But the government may not be able to safely move funds or supplies into reserves in occupied areas, leaving the animals at risk of starvation, Mr. Vasyliuk said. His conservation group has been raising money for the reserves, including paying local grain farmers to feed the animals in Askania-Nova, he said.
Some of the administrative offices of occupied reserves have been looted, Mr. Vasyliuk said, and many staff members have been evacuated. His organization has been working to provide food, water and medicine to workers in occupied areas and help displaced workers find housing, he said, adding that some members of his own conservation group had become refugees.
War also has opportunity costs as funds and priorities shift from conservation to human survival. “We tend to focus on the kind of direct stuff — the big fires and smoke plumes, damaged oil infrastructure,” Mr. Weir said. “But, actually, it tends to be the collapse of environmental governance which leads to this kind of death of a thousand cuts and then, obviously, has this lasting legacy.”
Refuge and Reconstruction
For all the damage that war can do, in isolated cases, human conflicts can provide a shield for nature.
The most famous example is Korea’s Demilitarized Zone, a thin ribbon of land that serves as a buffer between North and South Korea.
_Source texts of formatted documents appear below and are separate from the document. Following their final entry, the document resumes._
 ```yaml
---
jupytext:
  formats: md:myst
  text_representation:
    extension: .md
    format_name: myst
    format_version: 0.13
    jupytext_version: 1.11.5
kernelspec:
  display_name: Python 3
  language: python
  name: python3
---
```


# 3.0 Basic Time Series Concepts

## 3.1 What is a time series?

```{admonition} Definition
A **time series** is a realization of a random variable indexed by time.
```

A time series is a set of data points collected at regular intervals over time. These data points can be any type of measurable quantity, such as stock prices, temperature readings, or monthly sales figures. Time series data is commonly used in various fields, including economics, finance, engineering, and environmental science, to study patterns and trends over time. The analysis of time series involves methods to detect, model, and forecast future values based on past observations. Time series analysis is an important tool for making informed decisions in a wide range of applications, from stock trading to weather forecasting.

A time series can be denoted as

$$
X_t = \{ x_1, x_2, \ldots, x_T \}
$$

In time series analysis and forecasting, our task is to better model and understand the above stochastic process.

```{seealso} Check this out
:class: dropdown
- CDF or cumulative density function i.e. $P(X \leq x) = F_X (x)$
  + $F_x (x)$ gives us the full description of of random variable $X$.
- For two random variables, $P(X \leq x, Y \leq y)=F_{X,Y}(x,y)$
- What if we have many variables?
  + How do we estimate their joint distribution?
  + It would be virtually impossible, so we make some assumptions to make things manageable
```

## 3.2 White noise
It is entirely off limits to humans, protected by guards, fences and land mines. But in the absence of people, it provides refuge for rare flora and fauna, including red-crowned and white-naped cranes, Asian black bears and possibly Siberian tigers. (The mines can pose a danger to the larger land animals.)
In some instances, war can also disrupt extractive industries. During World War II, commercial fishing in the North Sea ceased almost entirely because of the requisitioning of fishing boats, restrictions on their movement and the drafting of fishermen for the war. The populations of many commercially harvested fish species rebounded.